LONDON: Arabica coffee futures on ICE rose on Friday, extending a near 5% jump in the prior session, on worries over falling stockpiles and dry weather in top producer Brazil.
September arabica coffee was up 0.5% at $2.2930 per lb at 1223 GMT, after closing up 4.8% on Wednesday.
Dealers noted falling ICE certified stockpiles, currently at their lowest in 22 years, an inverted futures market curve signalling tight nearby supply and concerns dry weather in Brazil might lead to lower yields.
September robusta coffee fell 0.6% to $2,036 a tonne.
Domestic coffee prices in top robusta producer Vietnam inched higher this week due to tight supplies at the end of the crop season and as stocks started to dwindle in neighbouring Indonesia, traders said.

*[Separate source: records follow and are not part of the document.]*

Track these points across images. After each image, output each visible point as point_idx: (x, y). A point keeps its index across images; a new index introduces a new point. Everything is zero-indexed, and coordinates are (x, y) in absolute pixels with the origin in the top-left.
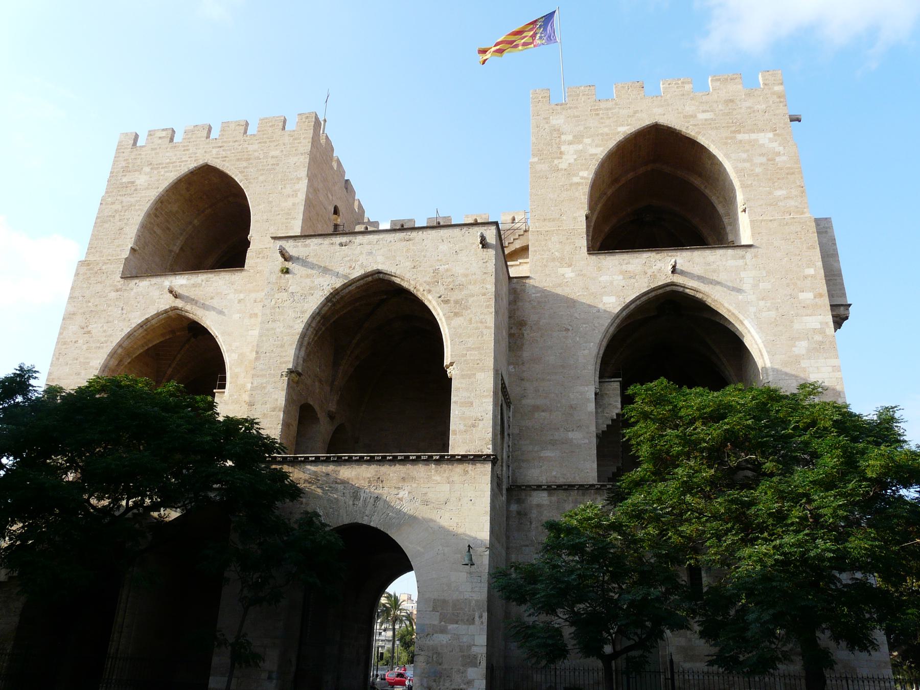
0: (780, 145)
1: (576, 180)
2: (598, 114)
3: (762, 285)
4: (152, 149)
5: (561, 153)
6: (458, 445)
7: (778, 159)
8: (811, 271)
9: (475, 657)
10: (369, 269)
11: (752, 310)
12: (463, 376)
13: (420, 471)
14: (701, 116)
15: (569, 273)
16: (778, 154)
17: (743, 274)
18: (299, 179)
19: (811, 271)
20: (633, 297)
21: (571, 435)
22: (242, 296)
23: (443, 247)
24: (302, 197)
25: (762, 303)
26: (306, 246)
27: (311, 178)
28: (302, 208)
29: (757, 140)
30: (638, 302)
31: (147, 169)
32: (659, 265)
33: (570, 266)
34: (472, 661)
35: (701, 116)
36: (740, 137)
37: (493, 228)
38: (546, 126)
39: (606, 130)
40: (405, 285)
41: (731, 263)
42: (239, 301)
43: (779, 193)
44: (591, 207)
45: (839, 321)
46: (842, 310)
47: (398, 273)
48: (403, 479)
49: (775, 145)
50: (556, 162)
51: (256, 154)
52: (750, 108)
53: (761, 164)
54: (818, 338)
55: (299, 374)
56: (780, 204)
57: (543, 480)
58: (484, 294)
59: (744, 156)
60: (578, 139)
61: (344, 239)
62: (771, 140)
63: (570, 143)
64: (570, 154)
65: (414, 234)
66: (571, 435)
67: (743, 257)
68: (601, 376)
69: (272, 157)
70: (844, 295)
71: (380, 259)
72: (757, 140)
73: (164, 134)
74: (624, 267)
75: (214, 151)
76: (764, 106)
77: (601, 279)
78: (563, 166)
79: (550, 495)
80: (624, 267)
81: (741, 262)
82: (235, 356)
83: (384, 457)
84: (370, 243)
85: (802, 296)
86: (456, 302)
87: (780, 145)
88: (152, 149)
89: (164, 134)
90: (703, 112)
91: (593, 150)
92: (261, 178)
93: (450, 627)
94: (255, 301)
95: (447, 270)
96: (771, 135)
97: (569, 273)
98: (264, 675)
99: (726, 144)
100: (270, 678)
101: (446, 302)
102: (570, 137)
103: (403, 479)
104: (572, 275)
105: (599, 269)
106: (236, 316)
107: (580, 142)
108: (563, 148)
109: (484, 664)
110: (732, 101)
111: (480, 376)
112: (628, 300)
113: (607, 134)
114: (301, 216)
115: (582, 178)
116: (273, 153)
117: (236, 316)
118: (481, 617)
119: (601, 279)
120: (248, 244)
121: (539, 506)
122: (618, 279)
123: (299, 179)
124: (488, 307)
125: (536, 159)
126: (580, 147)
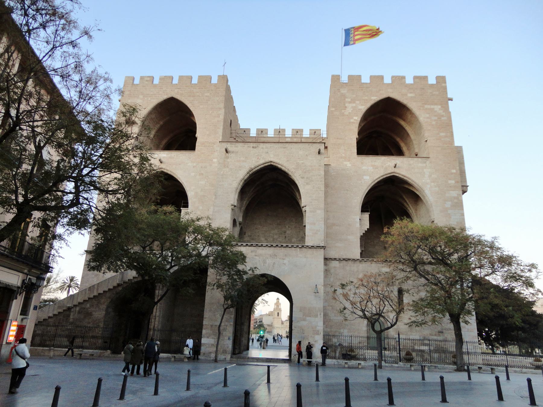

Exports of Indonesia’s Sumatra robusta coffee beans in May rose 27.26% to 12,047.93 tonnes from a year earlier, revised government data showed.
July raw sugar, which is due to expire later this session, rose 1.4% to 18.80 cents per lb.
Dealers said short-term sentiment in sugar is negative overall, but there are still longer-term concerns over Brazilian production, the Indian government’s export policy and the monsoon, which has been patchy and slow so far.
Capping gains in sugar were fears in the wider financial markets that the latest show of central bank determination to tame inflation will slow economies rapidly.
August white sugar fell 0.3% to $553.20 a tonne.
September New York cocoa fell 0.4% to $2,356 a tonne. Dealers said a strong dollar is weighing on New York cocoa, making the dollar-priced commodity costlier for holders of other currencies. September London cocoa rose 0.4% to 1,728 pounds per tonne.